Few areas in public policy are more frustrating than drug addiction. Addiction plagues all cultures, whether it’s tobacco or caffeine or alcohol or betal nut or cocaine or methamphetamine. Our brains are hard-wired for it, we seem doomed. Our prisons and hospitals are filled with addicts from every class and profession, and they all tell the same story of surrender. Neurologists and psychiatrists and social workers study them like rats in a maze, searching for explanations and therapies.

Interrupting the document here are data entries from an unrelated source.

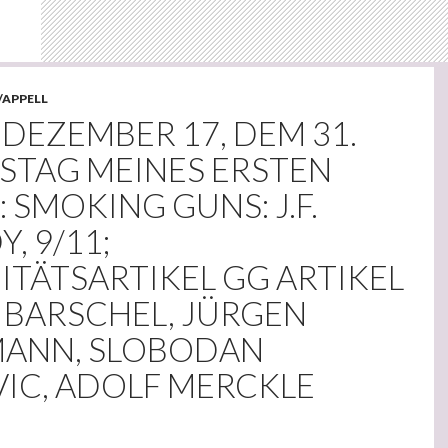
/APPELL
 DEZEMBER 17, DEM 31.
STAG MEINES ERSTEN
 SMOKING GUNS: J.F.
, 9/11;
TÄTSARTIKEL GG ARTIKEL
 BARSCHEL, JÜRGEN
ANN, SLOBODAN
VIC, ADOLF MERCKLE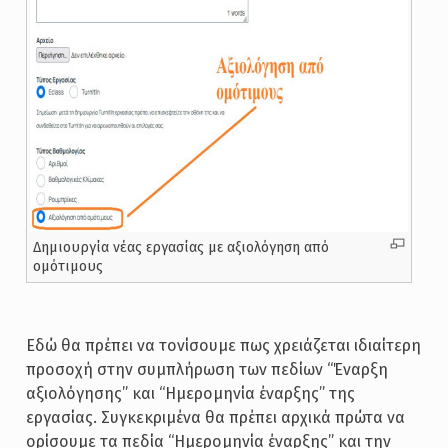
Δημιουργία νέας εργασίας με αξιολόγηση από
ομότιμους
Εδώ θα πρέπει να τονίσουμε πως χρειάζεται ιδιαίτερη
προσοχή στην συμπλήρωση των πεδίων “Έναρξη
αξιολόγησης” και “Ημερομηνία έναρξης” της
εργασίας. Συγκεκριμένα θα πρέπει αρχικά πρώτα να
ορίσουμε τα πεδία “Ημερομηνία έναρξης” και την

But my question isn’t why addicts are addicts. My question is why aren’t we all addicts? Because the vast majority of us have never been addicts and never will be. My grandmother took Percocet for years. She kept the large bottle on her kitchen sink, yet never took more than the prescribed dose. For that matter why didn’t I ever steal some when I visited her? Why did I never feel tempted?

We don’t hear these stories. We don’t hear about the kids who try cocaine but don’t go back, or smoke for years then quit without patches or support groups, or get drunk at frat parties but leave that world behind after graduation.

In my early teens I tried my share of drugs, but never got addicted. As an experiment one afternoon I smoked an entire pack of Camels. I neither intensely liked cigarettes nor disliked them. As an adult I drink coffee and alcohol, but always in moderation. I’ve never felt the pull of any of these substances as much as I crave chocolate. And even chocolate I can do without. I left a half-empty bottle of Vicodin in my medicine cabinet until an ex-girlfriend stole it. My doctor recently wrote me a script for Oxycontin and I threw it away. What’s wrong with me?

I don’t know the answers. I just know this one question. And not enough people are asking it.